Opinión

Dos años en la era de la inseguridad

A principios de 2020, todo parecía indicar que el mayor problema del planeta en los siguientes años sería el cambio climático, pero no podíamos imaginar que de repente surgieran circunstancias aún más apremiantes que nos obligaran a modificar drásticamente nuestro modus vivendi en muy poco tiempo. En lugar del atemperado ritmo de las grandes fuerzas sociales y materiales que según la concepción dialéctica mueven la historia de un modo inteligible, nos hemos encontrado en los últimos dos años con una cascada de acontecimientos imprevisibles, fuera de nuestro control racional, que han transformado nuestra sociedad aceleradamente.

Cuando la Organización Mundial de la Salud declaró el día 11 de marzo de aquel año la pandemia por el coronavirus covid-19, dio comienzo una nueva era, marcada por sentimientos de incertidumbre y riesgo extendidos con carácter universal. El mundo, ya globalizado por la economía, los transportes y las comunicaciones, se unificó más que nunca también en cuanto a inseguridad. Si el vivir peligrosamente ya era una constante en las zonas deprimidas del orbe, en cambio en los países desarrollados existía la ilusión o espejismo de la invulnerabilidad. De un modo inconsciente, albergábamos en estos la creencia de que las epidemias que asolaban a aquellas no podían alcanzarnos, pues nuestros sistemas de salud y avanzado nivel de vida parecían garantizarnos la inmunidad.
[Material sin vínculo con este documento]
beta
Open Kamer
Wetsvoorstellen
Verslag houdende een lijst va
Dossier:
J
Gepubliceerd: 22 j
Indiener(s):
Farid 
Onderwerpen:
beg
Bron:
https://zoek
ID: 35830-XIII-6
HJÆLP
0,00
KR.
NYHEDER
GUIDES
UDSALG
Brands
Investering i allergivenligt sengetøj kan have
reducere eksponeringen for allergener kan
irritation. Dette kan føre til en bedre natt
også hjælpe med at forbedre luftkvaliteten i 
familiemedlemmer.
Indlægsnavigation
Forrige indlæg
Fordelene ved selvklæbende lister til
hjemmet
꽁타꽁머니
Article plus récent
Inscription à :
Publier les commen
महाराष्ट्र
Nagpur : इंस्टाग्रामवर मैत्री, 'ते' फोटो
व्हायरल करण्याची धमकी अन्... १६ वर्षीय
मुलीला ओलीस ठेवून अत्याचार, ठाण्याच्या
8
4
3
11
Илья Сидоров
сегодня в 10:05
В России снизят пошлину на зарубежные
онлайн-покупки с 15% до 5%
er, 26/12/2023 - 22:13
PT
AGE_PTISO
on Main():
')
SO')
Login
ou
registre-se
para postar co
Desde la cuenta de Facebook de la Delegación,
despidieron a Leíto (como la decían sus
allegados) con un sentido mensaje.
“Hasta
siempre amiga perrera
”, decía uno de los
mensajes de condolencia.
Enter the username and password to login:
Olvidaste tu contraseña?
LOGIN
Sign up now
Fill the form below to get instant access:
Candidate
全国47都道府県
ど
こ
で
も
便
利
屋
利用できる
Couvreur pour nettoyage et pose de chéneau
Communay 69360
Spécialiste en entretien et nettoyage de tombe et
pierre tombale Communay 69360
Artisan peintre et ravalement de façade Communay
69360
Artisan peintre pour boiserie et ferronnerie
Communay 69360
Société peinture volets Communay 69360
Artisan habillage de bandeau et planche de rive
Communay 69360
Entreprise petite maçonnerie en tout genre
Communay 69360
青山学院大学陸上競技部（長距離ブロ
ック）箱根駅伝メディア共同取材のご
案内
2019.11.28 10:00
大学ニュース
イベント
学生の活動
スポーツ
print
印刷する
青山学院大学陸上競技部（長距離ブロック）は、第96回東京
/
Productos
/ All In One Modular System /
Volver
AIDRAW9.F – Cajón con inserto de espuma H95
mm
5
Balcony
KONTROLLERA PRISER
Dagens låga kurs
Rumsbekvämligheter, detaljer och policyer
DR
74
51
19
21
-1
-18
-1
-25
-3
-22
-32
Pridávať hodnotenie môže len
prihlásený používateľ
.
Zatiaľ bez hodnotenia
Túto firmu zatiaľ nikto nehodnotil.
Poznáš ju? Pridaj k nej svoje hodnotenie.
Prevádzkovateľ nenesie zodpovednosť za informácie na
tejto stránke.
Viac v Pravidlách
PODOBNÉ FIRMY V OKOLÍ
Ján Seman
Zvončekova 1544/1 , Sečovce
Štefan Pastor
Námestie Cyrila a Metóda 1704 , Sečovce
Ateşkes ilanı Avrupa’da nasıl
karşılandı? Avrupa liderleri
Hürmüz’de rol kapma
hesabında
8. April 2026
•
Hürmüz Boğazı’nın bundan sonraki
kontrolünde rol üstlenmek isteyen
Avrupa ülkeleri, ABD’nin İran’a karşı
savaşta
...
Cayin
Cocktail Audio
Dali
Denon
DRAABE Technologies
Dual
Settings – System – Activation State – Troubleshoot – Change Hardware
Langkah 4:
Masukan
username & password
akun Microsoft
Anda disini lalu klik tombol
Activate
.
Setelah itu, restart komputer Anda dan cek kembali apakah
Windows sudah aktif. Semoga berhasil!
La penetración y rápida difusión del covid en todo el llamado ‘Primer Mundo’ demostró lo contrario: que nadie estaba a salvo del poder destructivo de un nuevo virus, y que, por extensión, no hay lugar suficientemente seguro en el planeta para protegerse de las fuerzas desatadas de la naturaleza. Además, la persistencia del contagio en intermitentes oleadas expansivas ha forzado a alterar las rutinas tradicionales del trabajo, la diversión y la vida en común hasta el punto de volvernos casi irreconocibles para nosotros mismos. Han sido solo dos años, pero tan intensos que nos han cambiado realmente, por dentro y por fuera.

Y ahora, sin que aún se haya podido certificar el fin oficial de la pandemia y mientras el cambio climático sigue su avance sin freno, un nuevo acontecimiento inesperado ha alterado definitivamente nuestro existir y nuestra percepción de la realidad en torno. Me refiero a la guerra de Ucrania, que, aparte de otros males mayores, ha traído consigo el final de la ilusión de un continente europeo en paz y ha terminado de derribar la antigua certeza en nuestra privilegiada seguridad. Ahora sabemos que, al igual que el resto del mundo, somos susceptibles de padecer en nuestra proximidad un conflicto bélico de enormes proporciones, con su secuela de vidas destrozadas, masas de refugiados y empobrecimiento. Ya no somos distintos, ni inmunes ni invulnerables, sino básicamente iguales a todos los seres de todos los continentes y de todas las épocas que han sufrido el rigor de las epidemias, de los desastres naturales y de las guerras. Si la pandemia no hubiera sido suficiente para sentirnos parte de una única humanidad, acaso lo consiga —por desgracia— la tragedia ucraniana.